Good News in the June Jobs Report – But Not for Manufacturing, Logistics
After a disastrous May jobs report that may have converted as many Trump supporters as a free weekend at Mar-A-Lago, the June numbers bring good tidings for Hillary Clinton and anyone looking for work.
The U.S economy gained 287,000 jobs in June, the strongest monthly result thus far this year. Among the industries posting the strongest job numbers were leisure and hospitality (+59,000), healthcare and social assistance (+58,400) and information (+44,000).
But in the long-suffering manufacturing and logistics industries, there was still little relief in sight. Manufacturing did tick up slightly: the U.S. Manufacturing ISM index—based on surveys conducted by the Institute of Supply Management—increased from 51.3 to 53.2 in June, and there were some encouraging signs of new orders, including export orders.
It’s a start, but the U.S. has lost 24,000 manufacturing jobs already this year, and in places like Los Angeles there is still a long way to go to replace the 20 percent of jobs lost since 2007.
Jay Timmons, president and CEO of the National Association of Manufacturers (NAM), called the unemployment rate reported in the Bureau of Labor Statistics (BLS) jobs numbers “unacceptable” in a statement issued through the organization’s website.
“Our economy isn’t creating jobs fast enough, especially manufacturing jobs.”
As this is an election year, both candidates have promised to improve the economy, and Donald Trump has emphasized a policy of bringing jobs back to America. But Timmons, a proponent of the Trans-Pacific Partnership (TPP) and other trade agreements that have been criticized by both presidential frontrunners, is not encouraged by campaign promises.
“It’s time for this isolationist rhetoric to stop,” he said. “It helps no one—except our competitors in the global economy.”
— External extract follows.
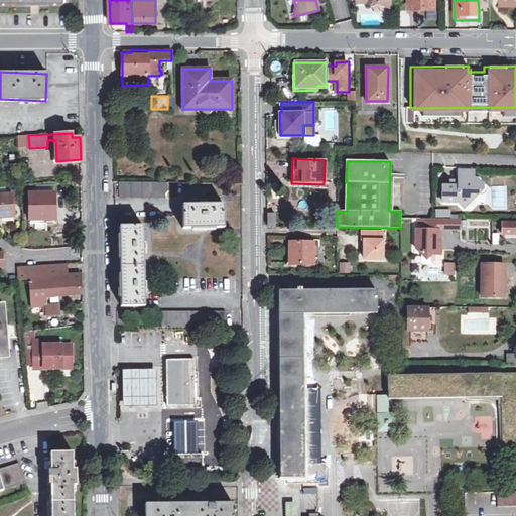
[(460,169),(460,180),(460,185),(452,185),(444,185),(443,201),(459,202),(465,208),(478,196),(478,190),(483,190),(483,183),(478,177),(474,177),(474,169),(460,169)]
For industries associated with logistics, even the modest gains reported in manufacturing would be cause for celebration. But in an otherwise sunny jobs report, trucking companies cut 6,300 jobs, while freight rail operators lost 1,600 jobs. The past 12 months have been disastrous for railroads, with nearly 30,000 jobs lost.
Is help on the way? Some analysts believe the healthy numbers in other industries can be a rising tide that lifts all boats, including transportation. But as most of these occurred in the service sector rather than in goods-producing industries (where what is produced might need to be shipped by truck or rail) that trickle-down effect may take a little longer.
Fortunately, the one aspect of logistics that has stayed healthy—warehousing and storage –has remained strong. The June jobs report shows another 4,700 jobs added, for a total expansion of more than 54,000 jobs in the last year.